Why can't we make reference variables?
Nick Sabalausky
SeeWebsiteToContactMe at semitwist.com
Tue Aug 28 19:07:15 PDT 2012
On Wed, 29 Aug 2012 03:16:20 +0200
"Tommi" <tommitissari at hotmail.com> wrote:
> On Wednesday, 29 August 2012 at 00:34:02 UTC, cal wrote:
> > On Wednesday, 29 August 2012 at 00:21:29 UTC, Tommi wrote:
> >> In this situation, I think, the most convenient and sensible
> >> thing to do is to make a reference to the data, and use that
> >> reference multiple times.

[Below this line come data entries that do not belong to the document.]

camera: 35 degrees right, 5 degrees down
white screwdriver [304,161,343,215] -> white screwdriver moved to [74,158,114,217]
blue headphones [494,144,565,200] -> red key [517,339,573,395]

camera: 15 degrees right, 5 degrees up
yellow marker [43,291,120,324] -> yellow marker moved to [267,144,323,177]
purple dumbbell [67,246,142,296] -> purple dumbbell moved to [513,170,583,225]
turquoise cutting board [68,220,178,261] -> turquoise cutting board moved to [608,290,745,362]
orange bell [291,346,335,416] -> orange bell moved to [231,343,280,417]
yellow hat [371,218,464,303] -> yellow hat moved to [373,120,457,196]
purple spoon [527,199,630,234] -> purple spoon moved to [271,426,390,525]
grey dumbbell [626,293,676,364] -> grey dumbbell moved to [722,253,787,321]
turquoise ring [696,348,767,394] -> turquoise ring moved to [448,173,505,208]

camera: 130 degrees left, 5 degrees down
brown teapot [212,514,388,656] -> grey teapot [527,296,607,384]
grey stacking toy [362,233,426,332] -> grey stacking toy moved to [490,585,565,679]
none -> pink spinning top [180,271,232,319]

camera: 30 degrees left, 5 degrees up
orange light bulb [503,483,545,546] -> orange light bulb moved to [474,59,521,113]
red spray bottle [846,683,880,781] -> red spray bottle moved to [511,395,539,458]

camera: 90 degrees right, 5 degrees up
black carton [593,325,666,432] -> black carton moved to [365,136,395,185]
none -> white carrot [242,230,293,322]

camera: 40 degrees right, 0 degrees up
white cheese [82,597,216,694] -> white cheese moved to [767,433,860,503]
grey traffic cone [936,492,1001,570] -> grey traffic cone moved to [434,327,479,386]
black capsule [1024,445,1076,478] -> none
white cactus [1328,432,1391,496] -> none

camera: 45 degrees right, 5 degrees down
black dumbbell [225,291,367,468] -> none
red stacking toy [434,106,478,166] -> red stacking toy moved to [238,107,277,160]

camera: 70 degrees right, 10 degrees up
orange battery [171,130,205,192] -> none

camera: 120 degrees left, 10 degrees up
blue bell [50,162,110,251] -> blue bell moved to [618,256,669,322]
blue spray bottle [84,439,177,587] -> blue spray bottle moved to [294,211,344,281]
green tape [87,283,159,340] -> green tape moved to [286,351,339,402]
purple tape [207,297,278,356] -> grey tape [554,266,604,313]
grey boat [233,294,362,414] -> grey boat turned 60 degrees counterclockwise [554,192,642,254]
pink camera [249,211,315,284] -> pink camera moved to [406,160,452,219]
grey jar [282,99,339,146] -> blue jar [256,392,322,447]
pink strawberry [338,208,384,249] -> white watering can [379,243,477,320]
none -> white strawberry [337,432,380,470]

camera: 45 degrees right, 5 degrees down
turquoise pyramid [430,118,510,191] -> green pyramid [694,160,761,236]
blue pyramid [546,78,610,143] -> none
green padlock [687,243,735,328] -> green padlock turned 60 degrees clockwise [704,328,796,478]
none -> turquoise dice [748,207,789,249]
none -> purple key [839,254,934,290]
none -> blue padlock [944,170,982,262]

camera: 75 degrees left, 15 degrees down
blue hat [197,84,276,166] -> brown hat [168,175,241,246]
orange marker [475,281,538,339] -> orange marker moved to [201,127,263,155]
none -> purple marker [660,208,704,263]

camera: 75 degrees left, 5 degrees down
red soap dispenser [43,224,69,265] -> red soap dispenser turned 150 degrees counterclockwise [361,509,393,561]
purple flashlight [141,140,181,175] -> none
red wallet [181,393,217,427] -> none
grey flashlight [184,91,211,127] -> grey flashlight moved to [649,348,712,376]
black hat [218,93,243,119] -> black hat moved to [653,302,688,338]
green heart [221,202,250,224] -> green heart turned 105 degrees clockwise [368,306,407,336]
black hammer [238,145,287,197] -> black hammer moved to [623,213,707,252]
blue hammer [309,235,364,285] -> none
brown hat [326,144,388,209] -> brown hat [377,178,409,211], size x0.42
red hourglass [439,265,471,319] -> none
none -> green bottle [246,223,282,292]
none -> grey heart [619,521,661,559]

We could make a pointer, but then
> >> we'd be stuck with the nasty syntax of dereferencing:
> >
> > This works currently:
> >
> > struct Test
> > {
> > void foo() const
> > {
> > writeln("FOO");
> > }
> > }
> >
> > void main()
> > {
> > immutable(Test)* ptr = new immutable(Test);
> > ptr.foo();
> > }
>
> Now, that's a surprise for someone coming from C++. But even
> though ptr looks like a reference variable in your example, it
> doesn't look like it at all in this example:
>
I've been primarily a D guy for years, and even I'm surprised by that!